▶ **EXERCISE PROMPT**:
Word for word, copy the data that follows and skip its pictures.

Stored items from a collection
================
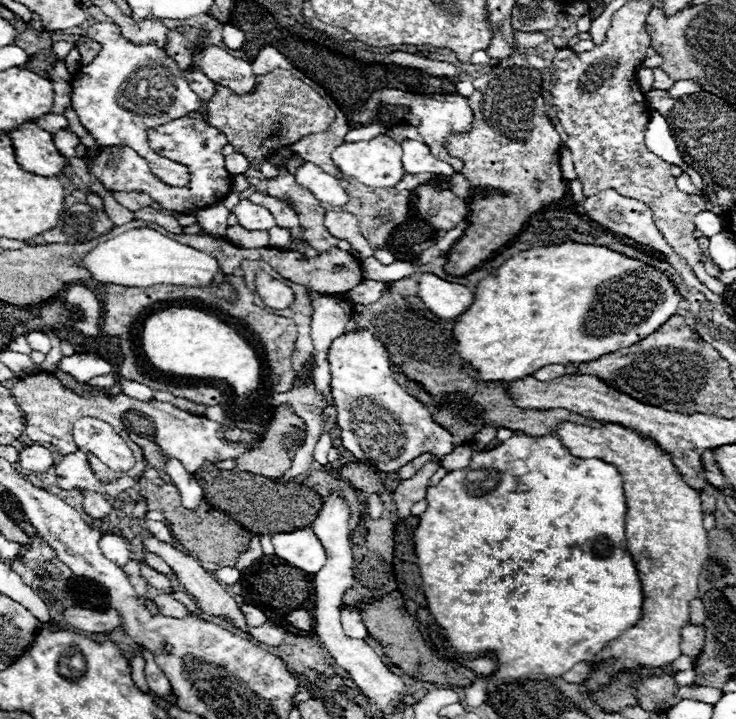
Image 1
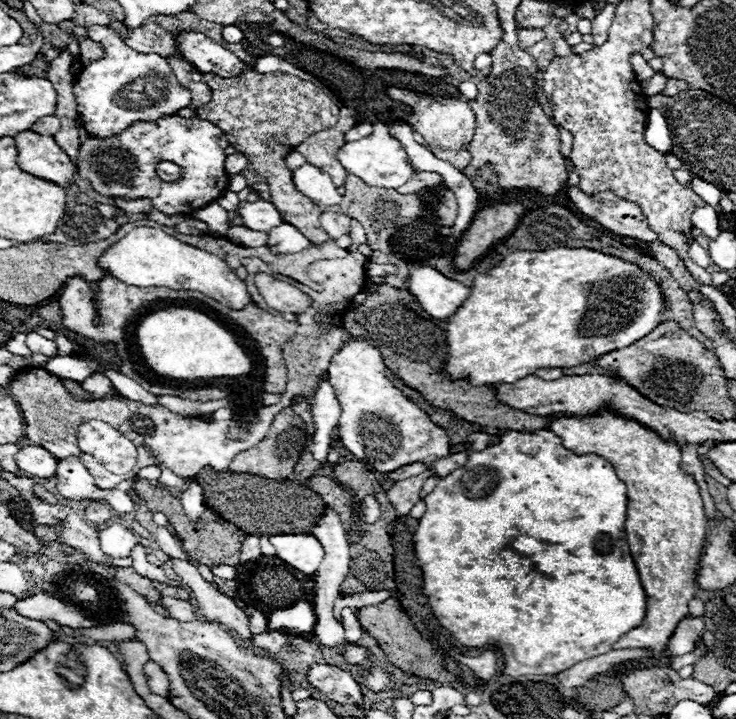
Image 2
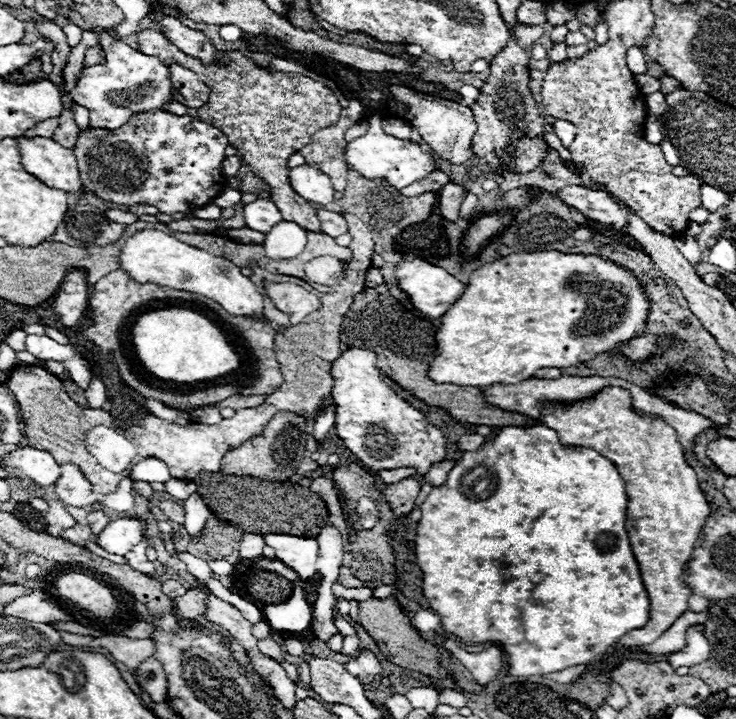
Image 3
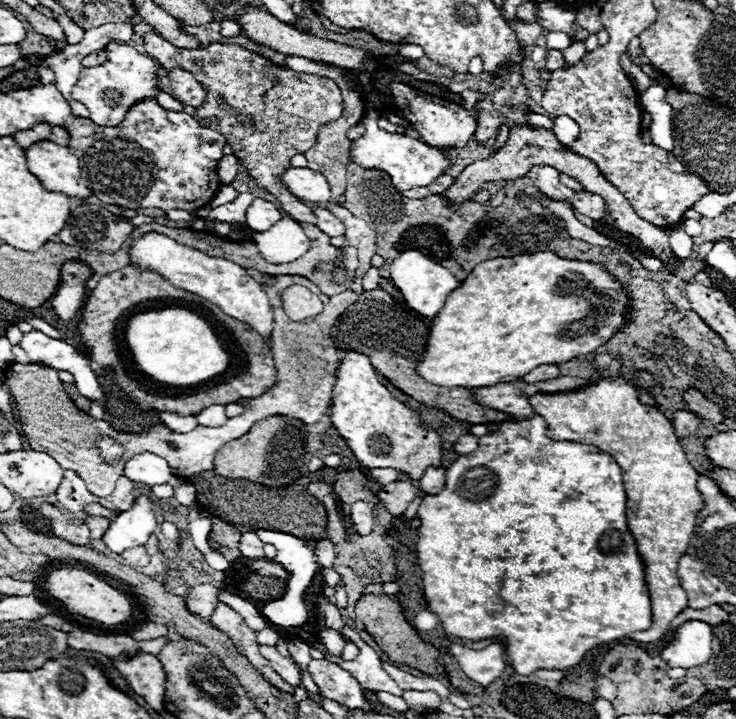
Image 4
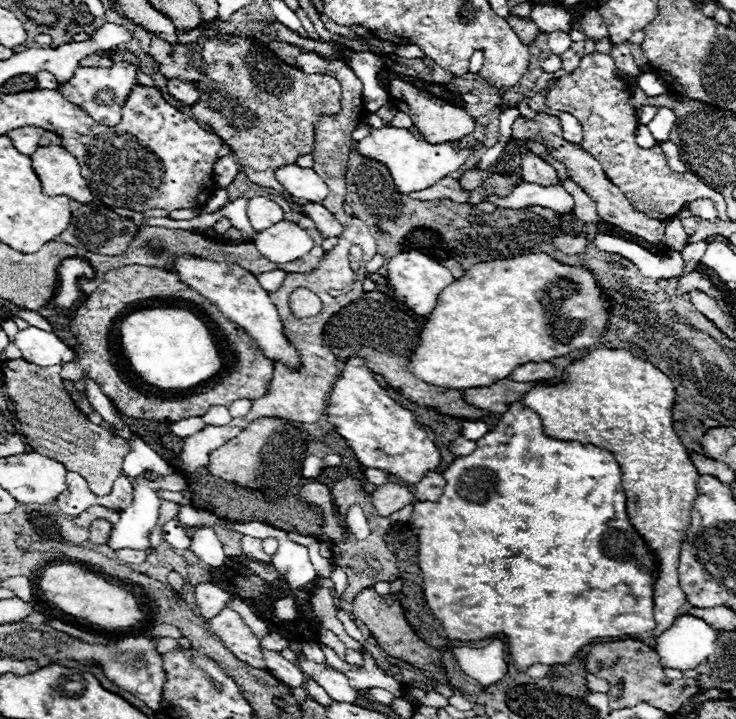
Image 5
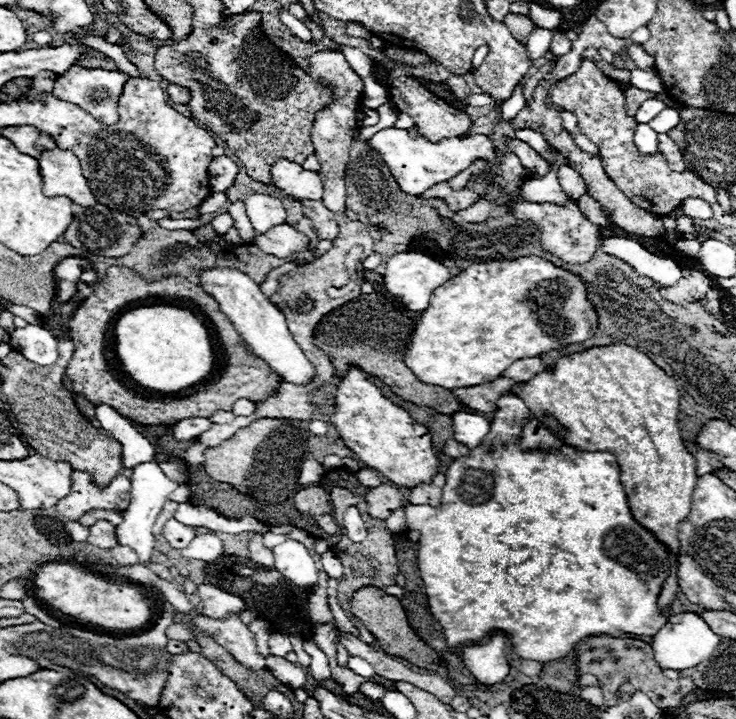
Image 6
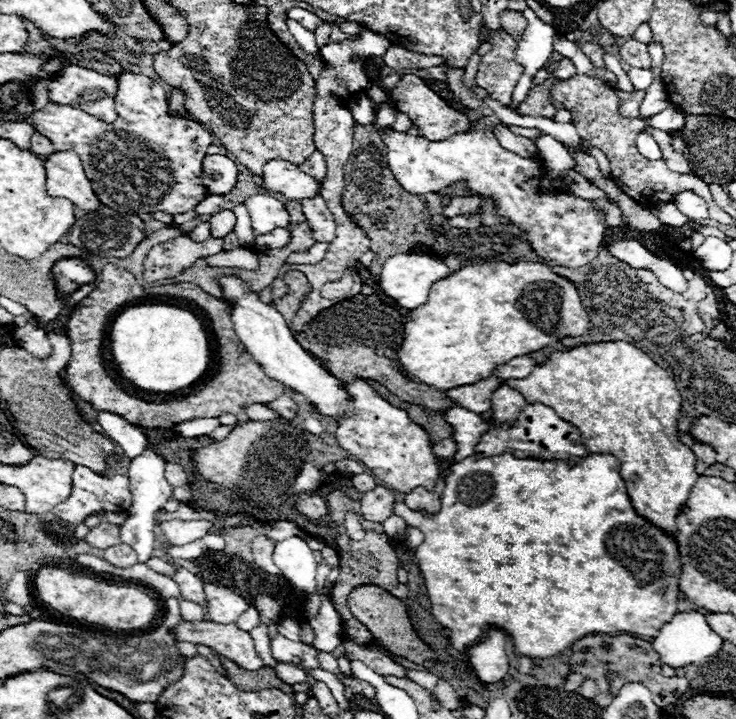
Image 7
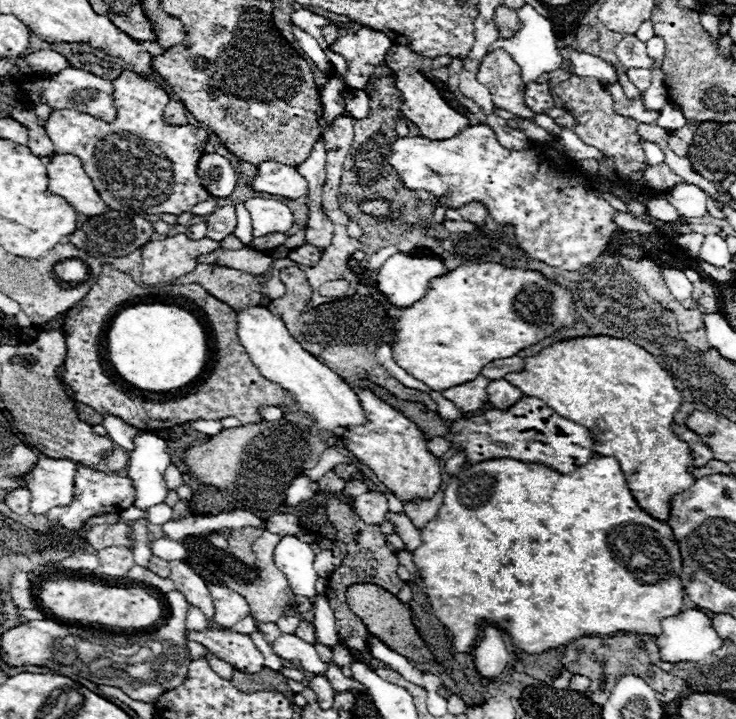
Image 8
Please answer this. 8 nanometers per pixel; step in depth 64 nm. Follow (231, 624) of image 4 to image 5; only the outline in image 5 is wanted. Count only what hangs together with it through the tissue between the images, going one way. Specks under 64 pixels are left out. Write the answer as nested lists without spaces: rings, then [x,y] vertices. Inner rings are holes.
[[[224,608],[218,616],[208,620],[208,628],[218,634],[218,638],[226,644],[226,648],[230,648],[230,652],[234,652],[234,656],[238,656],[238,660],[250,664],[252,668],[266,668],[258,638],[234,610]]]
================
▶ **ANSWER SECTION**:
Image 1
Image 2
Image 3
Image 4
Image 5
Image 6
Image 7
Image 8
Please answer this. 8 nanometers per pixel; step in depth 64 nm. Follow (231, 624) of image 4 to image 5; only the outline in image 5 is wanted. Count only what hangs together with it through the tissue between the images, going one way. Specks under 64 pixels are left out. Write the answer as nested lists without spaces: rings, then [x,y] vertices. Inner rings are holes.
[[[224,608],[218,616],[208,620],[208,628],[218,634],[218,638],[226,644],[226,648],[230,648],[230,652],[234,652],[234,656],[238,656],[238,660],[250,664],[252,668],[266,668],[258,638],[234,610]]]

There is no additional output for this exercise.